▶ LISTED RECORDS:
# # #

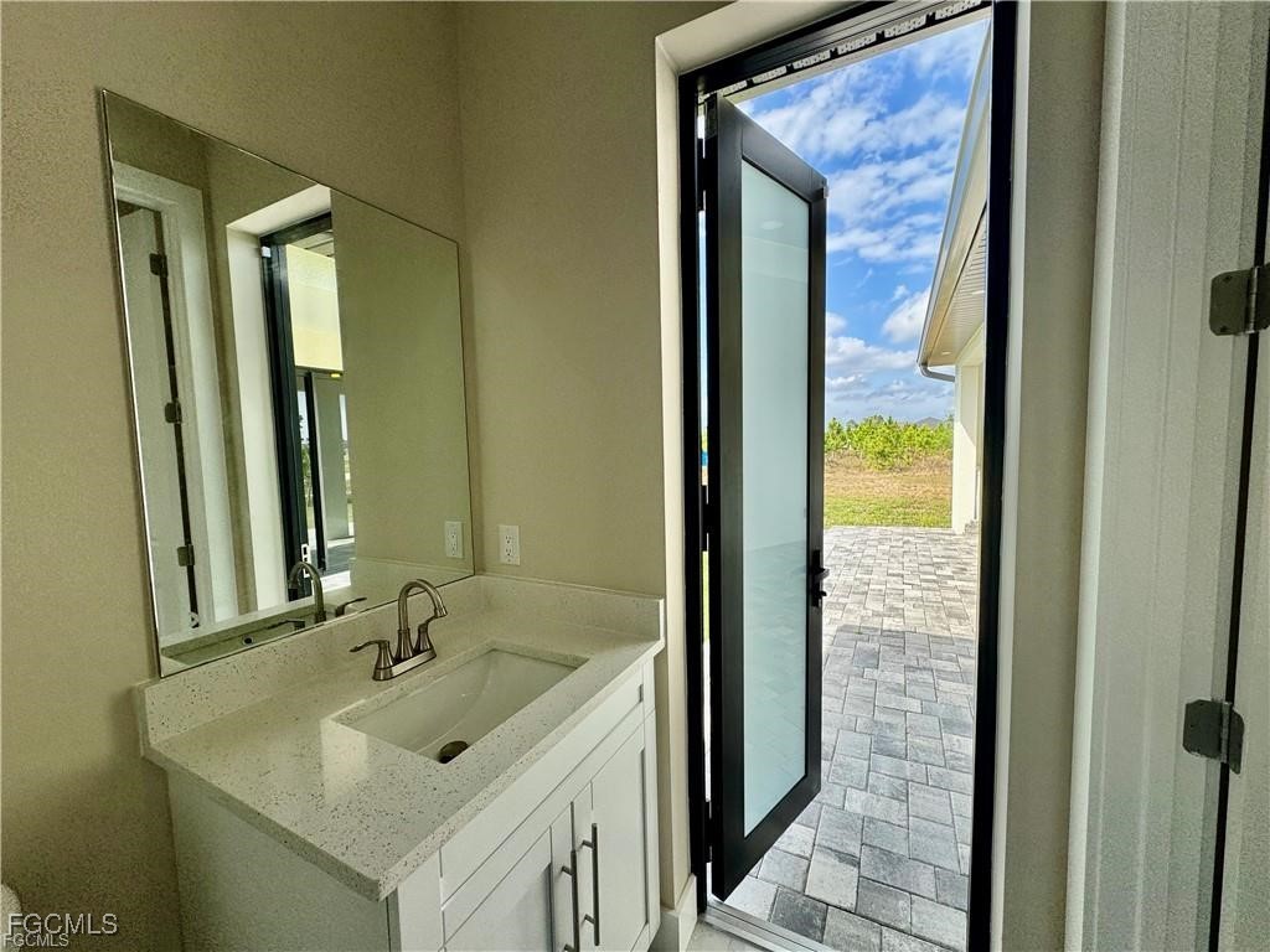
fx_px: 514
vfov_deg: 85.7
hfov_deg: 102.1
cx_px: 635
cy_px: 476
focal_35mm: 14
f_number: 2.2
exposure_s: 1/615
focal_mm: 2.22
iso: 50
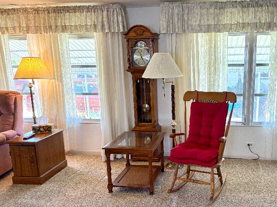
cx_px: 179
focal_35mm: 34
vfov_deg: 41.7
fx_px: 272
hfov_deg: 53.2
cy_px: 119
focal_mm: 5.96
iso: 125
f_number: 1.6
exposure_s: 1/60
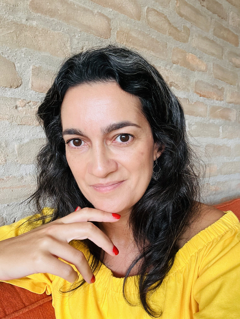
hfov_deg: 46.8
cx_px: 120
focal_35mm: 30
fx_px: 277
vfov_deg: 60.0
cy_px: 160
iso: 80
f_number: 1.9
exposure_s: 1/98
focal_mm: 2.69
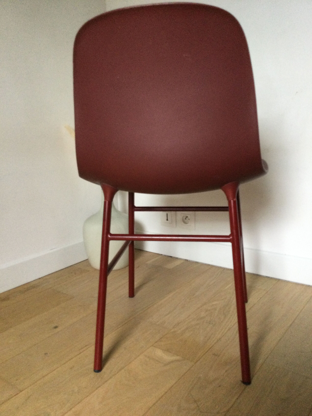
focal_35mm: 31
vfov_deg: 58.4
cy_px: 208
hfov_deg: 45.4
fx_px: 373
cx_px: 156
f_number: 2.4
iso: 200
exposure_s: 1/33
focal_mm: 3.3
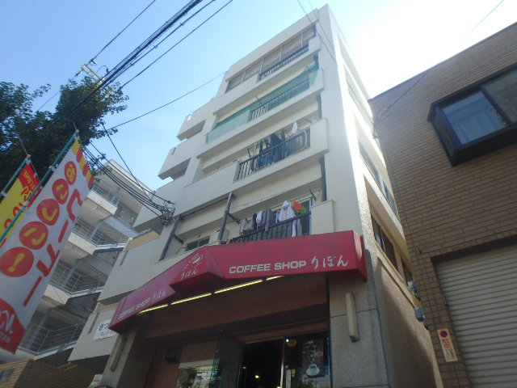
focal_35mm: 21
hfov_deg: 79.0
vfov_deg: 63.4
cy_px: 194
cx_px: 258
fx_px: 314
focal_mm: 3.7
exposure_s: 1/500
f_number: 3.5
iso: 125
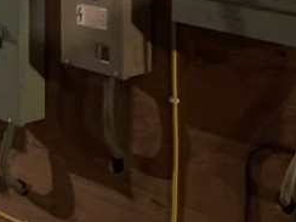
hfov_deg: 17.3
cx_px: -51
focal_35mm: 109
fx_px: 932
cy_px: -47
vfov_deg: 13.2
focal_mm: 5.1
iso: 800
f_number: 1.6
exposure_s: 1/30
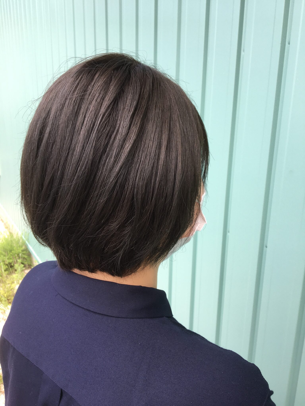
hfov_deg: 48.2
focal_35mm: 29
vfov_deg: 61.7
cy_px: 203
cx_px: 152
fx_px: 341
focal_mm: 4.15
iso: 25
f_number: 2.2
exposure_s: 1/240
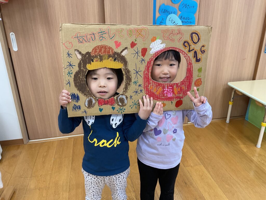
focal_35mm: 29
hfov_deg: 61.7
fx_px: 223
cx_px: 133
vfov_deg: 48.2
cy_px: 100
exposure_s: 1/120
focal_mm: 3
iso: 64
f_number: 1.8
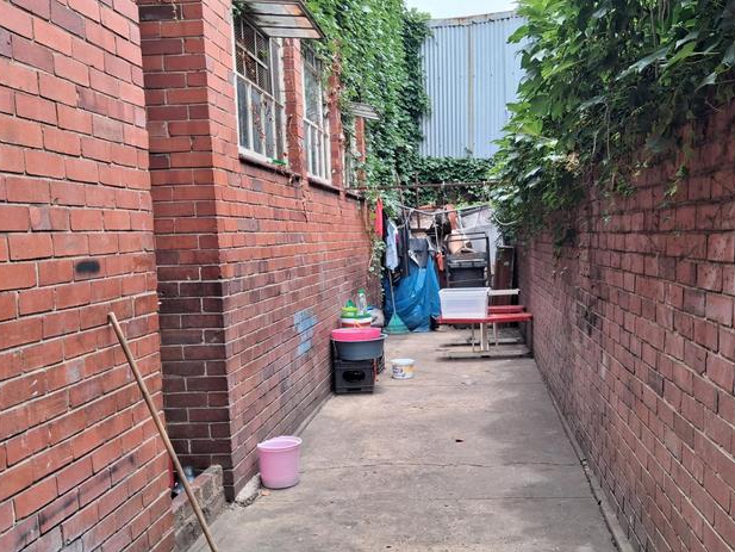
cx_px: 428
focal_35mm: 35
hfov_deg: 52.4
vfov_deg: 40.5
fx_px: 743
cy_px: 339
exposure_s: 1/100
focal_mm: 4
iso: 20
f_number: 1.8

# # #

▶ TASK TO COMPLETE: Each record above is to be copied exactly. Drop the pictures.

▶ WRITTEN SOLUTION:
fx_px: 514
vfov_deg: 85.7
hfov_deg: 102.1
cx_px: 635
cy_px: 476
focal_35mm: 14
f_number: 2.2
exposure_s: 1/615
focal_mm: 2.22
iso: 50
cx_px: 179
focal_35mm: 34
vfov_deg: 41.7
fx_px: 272
hfov_deg: 53.2
cy_px: 119
focal_mm: 5.96
iso: 125
f_number: 1.6
exposure_s: 1/60
hfov_deg: 46.8
cx_px: 120
focal_35mm: 30
fx_px: 277
vfov_deg: 60.0
cy_px: 160
iso: 80
f_number: 1.9
exposure_s: 1/98
focal_mm: 2.69
focal_35mm: 31
vfov_deg: 58.4
cy_px: 208
hfov_deg: 45.4
fx_px: 373
cx_px: 156
f_number: 2.4
iso: 200
exposure_s: 1/33
focal_mm: 3.3
focal_35mm: 21
hfov_deg: 79.0
vfov_deg: 63.4
cy_px: 194
cx_px: 258
fx_px: 314
focal_mm: 3.7
exposure_s: 1/500
f_number: 3.5
iso: 125
hfov_deg: 17.3
cx_px: -51
focal_35mm: 109
fx_px: 932
cy_px: -47
vfov_deg: 13.2
focal_mm: 5.1
iso: 800
f_number: 1.6
exposure_s: 1/30
hfov_deg: 48.2
focal_35mm: 29
vfov_deg: 61.7
cy_px: 203
cx_px: 152
fx_px: 341
focal_mm: 4.15
iso: 25
f_number: 2.2
exposure_s: 1/240
focal_35mm: 29
hfov_deg: 61.7
fx_px: 223
cx_px: 133
vfov_deg: 48.2
cy_px: 100
exposure_s: 1/120
focal_mm: 3
iso: 64
f_number: 1.8
cx_px: 428
focal_35mm: 35
hfov_deg: 52.4
vfov_deg: 40.5
fx_px: 743
cy_px: 339
exposure_s: 1/100
focal_mm: 4
iso: 20
f_number: 1.8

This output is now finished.